*Given text*
The Only Bite
Big Brother Mitch Carroll, who is one of the top guides at Waterfall, THE premier Alaska fishing resort, owns a very nice 27′ SeaSport Pilot named Bleu Belle that he fishes out of Puget Sound and surrounding waters. He was kind enough to invite me, along with friend Jim Hay and Jim’s nephew Jay, who recently retired from the Navy, for a day of halibut fishing out of John Wayne Marina, Sequim Bay, Washington in the Strait of Juan de Fuca. I jumped at the chance – Mitch almost ALWAYS catches fish!
Earlier in the year I’d visited the Puyallup Fairgrounds Outdoor Show and while there I’d dropped by the SportCo exhibit and picked up a new Okuma Cold Water 453D reel with line counter, loaded with 65-lb braid. I had a nice 7′ one-piece Okuma rod with an Ambassadeur 7000 with line counter on the rod, but that reel has a pretty quick retrieve and it’s a real chore cranking up a 32-oz lead from 300 feet, let alone if you have a fish on. I was going to mount the new reel on that rod, but when I went to remove the Ambassadeur, I discovered that somewhere since last spring I’d managed to screw up two of the line guides. Dang! Instead, I pulled an old Penn LeveLine that I’d had since the late ’70’s off of a 5-1/2 foot Okuma boat rod rated for 80lb line and went with that.
I hadn’t seen Bro’ for a couple of months, so after I finished work on Friday, May 6th,, I hurried home, threw my gear into the station wagon, and took off for Carroll-the-Elder’s house. I arrived fairly late, but Mitch baked a Papa Murphy’s on his gas grill with pizza stone for our supper – the pizza turned out great! We sat around a bit and caught up with a glass of wine, then hit the rack for a 4 AM wake-up.

Source data:

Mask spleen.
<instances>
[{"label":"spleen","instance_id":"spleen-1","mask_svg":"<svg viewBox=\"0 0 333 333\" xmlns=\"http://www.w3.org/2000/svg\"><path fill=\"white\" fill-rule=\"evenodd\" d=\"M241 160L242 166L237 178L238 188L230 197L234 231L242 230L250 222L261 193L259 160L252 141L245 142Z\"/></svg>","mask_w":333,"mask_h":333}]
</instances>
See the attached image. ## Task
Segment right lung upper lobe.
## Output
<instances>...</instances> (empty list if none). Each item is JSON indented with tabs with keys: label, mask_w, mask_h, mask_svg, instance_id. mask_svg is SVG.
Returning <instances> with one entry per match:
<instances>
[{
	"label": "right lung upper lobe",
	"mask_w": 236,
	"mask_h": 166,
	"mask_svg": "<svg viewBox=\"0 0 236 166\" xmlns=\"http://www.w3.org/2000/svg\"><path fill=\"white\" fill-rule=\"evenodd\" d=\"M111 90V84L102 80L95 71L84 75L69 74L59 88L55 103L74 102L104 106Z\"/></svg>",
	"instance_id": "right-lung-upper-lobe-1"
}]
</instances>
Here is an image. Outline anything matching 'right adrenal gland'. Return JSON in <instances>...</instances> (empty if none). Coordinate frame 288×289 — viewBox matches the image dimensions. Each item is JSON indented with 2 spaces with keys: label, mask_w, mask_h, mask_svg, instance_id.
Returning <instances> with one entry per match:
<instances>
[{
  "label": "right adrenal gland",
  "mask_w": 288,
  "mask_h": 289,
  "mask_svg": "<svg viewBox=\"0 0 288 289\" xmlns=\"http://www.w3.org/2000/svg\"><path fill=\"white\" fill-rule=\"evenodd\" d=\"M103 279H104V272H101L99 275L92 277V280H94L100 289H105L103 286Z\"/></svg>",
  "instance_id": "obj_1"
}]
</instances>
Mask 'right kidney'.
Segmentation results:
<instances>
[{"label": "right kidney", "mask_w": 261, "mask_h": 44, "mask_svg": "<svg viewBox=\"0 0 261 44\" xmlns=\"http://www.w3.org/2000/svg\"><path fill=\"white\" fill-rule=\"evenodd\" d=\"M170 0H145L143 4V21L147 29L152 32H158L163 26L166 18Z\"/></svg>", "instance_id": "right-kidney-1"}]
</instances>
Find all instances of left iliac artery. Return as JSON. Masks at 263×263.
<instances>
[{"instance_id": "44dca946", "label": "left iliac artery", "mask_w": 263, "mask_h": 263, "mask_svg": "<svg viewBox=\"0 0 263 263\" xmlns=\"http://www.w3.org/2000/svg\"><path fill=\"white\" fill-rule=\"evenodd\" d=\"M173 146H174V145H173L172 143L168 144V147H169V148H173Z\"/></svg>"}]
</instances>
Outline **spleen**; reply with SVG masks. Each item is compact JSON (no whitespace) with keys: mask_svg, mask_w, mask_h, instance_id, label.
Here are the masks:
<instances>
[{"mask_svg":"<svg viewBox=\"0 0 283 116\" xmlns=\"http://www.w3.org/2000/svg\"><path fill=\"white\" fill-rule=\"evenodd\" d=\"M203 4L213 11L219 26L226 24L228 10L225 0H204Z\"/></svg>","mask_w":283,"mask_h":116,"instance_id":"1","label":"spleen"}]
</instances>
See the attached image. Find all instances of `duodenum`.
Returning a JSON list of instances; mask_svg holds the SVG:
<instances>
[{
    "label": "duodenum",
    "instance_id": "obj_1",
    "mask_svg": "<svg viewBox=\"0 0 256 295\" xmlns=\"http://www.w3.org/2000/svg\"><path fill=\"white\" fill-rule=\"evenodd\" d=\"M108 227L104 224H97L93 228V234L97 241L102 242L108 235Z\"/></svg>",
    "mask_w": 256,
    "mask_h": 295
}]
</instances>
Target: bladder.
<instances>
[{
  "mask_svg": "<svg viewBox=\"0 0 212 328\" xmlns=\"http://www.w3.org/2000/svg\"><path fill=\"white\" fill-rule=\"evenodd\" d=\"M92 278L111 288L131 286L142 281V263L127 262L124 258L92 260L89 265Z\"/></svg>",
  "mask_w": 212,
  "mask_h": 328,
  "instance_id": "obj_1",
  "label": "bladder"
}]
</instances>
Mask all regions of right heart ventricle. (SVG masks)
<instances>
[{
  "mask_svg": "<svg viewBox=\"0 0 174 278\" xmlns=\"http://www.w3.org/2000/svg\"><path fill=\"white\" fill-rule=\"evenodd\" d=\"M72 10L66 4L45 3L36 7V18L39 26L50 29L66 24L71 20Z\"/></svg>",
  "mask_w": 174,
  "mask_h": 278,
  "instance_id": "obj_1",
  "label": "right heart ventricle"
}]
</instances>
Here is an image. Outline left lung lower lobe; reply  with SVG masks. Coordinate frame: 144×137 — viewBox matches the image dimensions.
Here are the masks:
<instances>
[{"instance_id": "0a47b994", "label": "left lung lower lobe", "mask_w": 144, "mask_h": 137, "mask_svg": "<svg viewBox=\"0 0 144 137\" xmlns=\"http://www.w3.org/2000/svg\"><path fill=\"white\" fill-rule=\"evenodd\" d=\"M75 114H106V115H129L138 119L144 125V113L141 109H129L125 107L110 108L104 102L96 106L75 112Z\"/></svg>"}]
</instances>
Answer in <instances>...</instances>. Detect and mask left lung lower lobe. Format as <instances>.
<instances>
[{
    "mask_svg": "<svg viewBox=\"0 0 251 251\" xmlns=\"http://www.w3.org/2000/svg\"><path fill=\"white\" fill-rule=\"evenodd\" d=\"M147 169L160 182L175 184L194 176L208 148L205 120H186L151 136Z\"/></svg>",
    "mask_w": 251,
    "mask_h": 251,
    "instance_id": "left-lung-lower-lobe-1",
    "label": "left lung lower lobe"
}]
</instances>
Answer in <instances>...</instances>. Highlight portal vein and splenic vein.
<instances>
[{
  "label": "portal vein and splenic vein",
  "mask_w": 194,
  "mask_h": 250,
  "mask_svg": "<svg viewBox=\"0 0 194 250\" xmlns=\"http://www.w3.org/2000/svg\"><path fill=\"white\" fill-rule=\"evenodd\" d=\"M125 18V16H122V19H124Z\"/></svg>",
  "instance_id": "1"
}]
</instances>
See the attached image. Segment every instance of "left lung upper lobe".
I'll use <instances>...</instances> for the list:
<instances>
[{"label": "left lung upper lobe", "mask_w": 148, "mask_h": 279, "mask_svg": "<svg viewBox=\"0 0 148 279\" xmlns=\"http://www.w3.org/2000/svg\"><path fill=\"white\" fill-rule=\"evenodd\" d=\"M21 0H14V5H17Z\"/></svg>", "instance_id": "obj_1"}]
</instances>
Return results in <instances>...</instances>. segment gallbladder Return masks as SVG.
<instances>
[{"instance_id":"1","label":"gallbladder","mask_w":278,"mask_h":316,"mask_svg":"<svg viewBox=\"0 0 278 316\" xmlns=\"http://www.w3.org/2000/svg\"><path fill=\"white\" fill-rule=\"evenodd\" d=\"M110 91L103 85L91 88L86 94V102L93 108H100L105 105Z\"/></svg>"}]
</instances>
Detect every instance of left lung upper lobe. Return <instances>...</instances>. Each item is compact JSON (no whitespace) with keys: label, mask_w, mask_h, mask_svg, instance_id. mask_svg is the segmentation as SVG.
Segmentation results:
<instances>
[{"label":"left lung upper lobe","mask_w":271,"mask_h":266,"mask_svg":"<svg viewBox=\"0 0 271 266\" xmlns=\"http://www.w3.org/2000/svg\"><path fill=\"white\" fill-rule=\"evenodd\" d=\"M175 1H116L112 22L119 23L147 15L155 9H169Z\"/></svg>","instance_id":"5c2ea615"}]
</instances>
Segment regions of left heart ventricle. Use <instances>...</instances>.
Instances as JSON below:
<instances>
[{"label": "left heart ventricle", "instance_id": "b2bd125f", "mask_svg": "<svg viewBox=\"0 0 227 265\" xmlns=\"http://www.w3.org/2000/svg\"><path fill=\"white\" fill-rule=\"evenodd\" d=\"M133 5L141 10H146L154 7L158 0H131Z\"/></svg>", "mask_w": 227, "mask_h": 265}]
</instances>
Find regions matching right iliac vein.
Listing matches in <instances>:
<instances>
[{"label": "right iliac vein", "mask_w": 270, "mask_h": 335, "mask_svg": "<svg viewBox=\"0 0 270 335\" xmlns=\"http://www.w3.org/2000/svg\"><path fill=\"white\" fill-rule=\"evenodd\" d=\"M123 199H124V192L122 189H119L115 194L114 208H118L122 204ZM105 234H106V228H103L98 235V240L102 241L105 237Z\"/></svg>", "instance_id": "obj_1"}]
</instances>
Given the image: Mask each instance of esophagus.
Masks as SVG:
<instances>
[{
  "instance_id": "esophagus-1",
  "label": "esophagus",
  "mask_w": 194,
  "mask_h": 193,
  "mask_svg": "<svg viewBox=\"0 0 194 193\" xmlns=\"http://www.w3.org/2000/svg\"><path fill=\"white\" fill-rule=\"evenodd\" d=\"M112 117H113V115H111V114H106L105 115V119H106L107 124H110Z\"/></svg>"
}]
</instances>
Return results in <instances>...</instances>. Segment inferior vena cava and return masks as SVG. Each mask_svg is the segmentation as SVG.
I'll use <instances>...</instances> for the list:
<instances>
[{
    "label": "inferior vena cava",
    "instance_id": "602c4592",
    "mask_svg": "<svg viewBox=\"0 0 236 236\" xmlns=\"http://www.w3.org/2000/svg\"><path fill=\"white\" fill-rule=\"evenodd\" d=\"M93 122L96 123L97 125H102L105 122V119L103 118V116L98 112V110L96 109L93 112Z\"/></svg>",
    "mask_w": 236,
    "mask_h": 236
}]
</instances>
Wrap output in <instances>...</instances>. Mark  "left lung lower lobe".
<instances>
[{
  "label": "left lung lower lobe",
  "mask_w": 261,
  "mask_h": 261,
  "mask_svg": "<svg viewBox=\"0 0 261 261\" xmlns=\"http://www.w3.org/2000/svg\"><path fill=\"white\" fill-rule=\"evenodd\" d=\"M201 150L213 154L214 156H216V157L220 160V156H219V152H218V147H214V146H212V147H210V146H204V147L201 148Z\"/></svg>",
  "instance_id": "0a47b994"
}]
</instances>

*Task goal*
Continue the halibut fishing story from its last sentence.

*Result of the task*
To avoid the crowds at the marina’s trailer launch on Halibut days, Mitch had rented a slip at the Marina. Smart man, that brother of mine! We loaded up the gear that Jim, Jay and I had brought, along with our lunch and beverage supplies, and Bleu Belle left the dock before sunrise. The cruise up Sequim Bay was beautiful, as always. And if you’re there and not familiar with the waters, follow the channel buoys! There is a very large set of shallow sand banks that look very inviting as a short-cut to the mouth of the bay around the spit when the wind is calm and there’s about 6 inches of water over the sand. You’ll see gulls that look like they’re just floating there when they’re really standing on the bottom. “Red Right Returning” and its corollary rules need to be observed there for danged sure!

Initially, we headed out to one of the Banks in mid-strait that Mitch frequently fishes on his way back fromt the San Juan islands. Winds were calm, and it was an absolutely gorgeous morning.

We hit the Bank, rigged up, and dropped line. I was fishing a small blue/white plastic squid over a double-hooked (barbless) plug cut 8-10″ herring, garnished with an Octopus leg and seasoned by Mikes’ Gel Shrimp Oil scent. Initially, I used a “spreader” bar I’d borrowed from my brother that already had a doubled 40-lb drop line, not thinking that added up to 80-lb test, less knot weakness, but I didn’t particularly care for the way it felt. When I snagged a rock and my 65-lb line couldn’t handle the doubled 40-lb drop line, I lost the whole thing. I re-rigged with the 32-oz weight on a slider with a doubled 25-lb drop line so if the weight caught a rock, I wouldn’t lose the whole rig and that’s the way I fished the rest of the day.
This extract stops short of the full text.